● Material for this exercise:
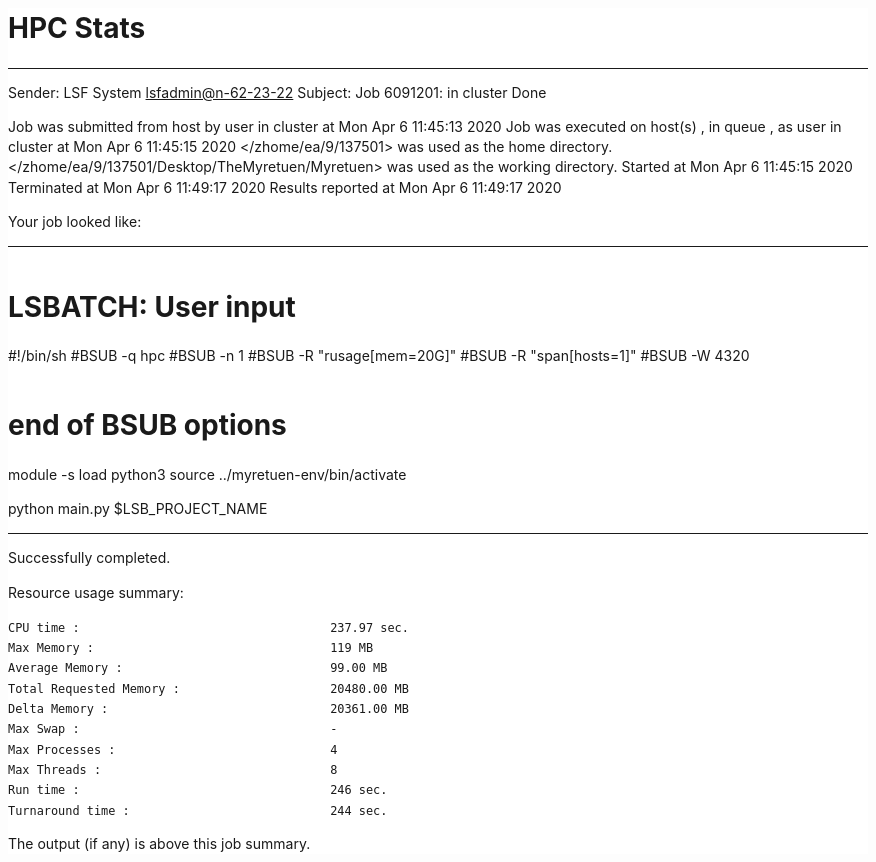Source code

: # HPC Stats


------------------------------------------------------------
Sender: LSF System <lsfadmin@n-62-23-22>
Subject: Job 6091201: <NNAgent7test2> in cluster <dcc> Done

Job <NNAgent7test2> was submitted from host <n-62-30-3> by user <s183914> in cluster <dcc> at Mon Apr  6 11:45:13 2020
Job was executed on host(s) <n-62-23-22>, in queue <hpc>, as user <s183914> in cluster <dcc> at Mon Apr  6 11:45:15 2020
</zhome/ea/9/137501> was used as the home directory.
</zhome/ea/9/137501/Desktop/TheMyretuen/Myretuen> was used as the working directory.
Started at Mon Apr  6 11:45:15 2020
Terminated at Mon Apr  6 11:49:17 2020
Results reported at Mon Apr  6 11:49:17 2020

Your job looked like:

------------------------------------------------------------
# LSBATCH: User input
#!/bin/sh
#BSUB -q hpc
#BSUB -n 1
#BSUB -R "rusage[mem=20G]"
#BSUB -R "span[hosts=1]"
#BSUB -W 4320
# end of BSUB options

module -s load python3
source ../myretuen-env/bin/activate

python main.py $LSB_PROJECT_NAME


------------------------------------------------------------

Successfully completed.

Resource usage summary:

    CPU time :                                   237.97 sec.
    Max Memory :                                 119 MB
    Average Memory :                             99.00 MB
    Total Requested Memory :                     20480.00 MB
    Delta Memory :                               20361.00 MB
    Max Swap :                                   -
    Max Processes :                              4
    Max Threads :                                8
    Run time :                                   246 sec.
    Turnaround time :                            244 sec.

The output (if any) is above this job summary.

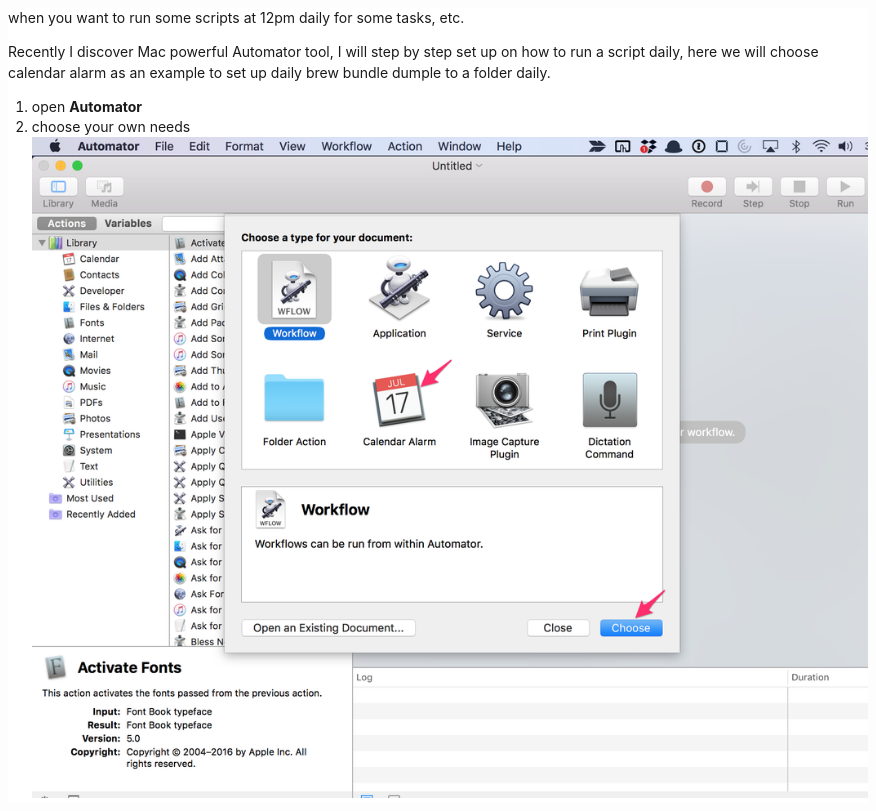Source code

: when you want to run some scripts at 12pm daily for some tasks, etc. 

Recently I discover Mac powerful Automator tool, I will step by step set up on how to run a script daily,
here we will choose calendar alarm as an example to set up daily brew bundle dumple to a folder daily.

1. open **Automator**
2. choose your own needs![alt text](./images/automator_2.png)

● Task description: Gather all lines of the records that include the word "cluster".

● Task output:
Subject: Job 6091201: <NNAgent7test2> in cluster <dcc> Done
Job <NNAgent7test2> was submitted from host <n-62-30-3> by user <s183914> in cluster <dcc> at Mon Apr  6 11:45:13 2020
Job was executed on host(s) <n-62-23-22>, in queue <hpc>, as user <s183914> in cluster <dcc> at Mon Apr  6 11:45:15 2020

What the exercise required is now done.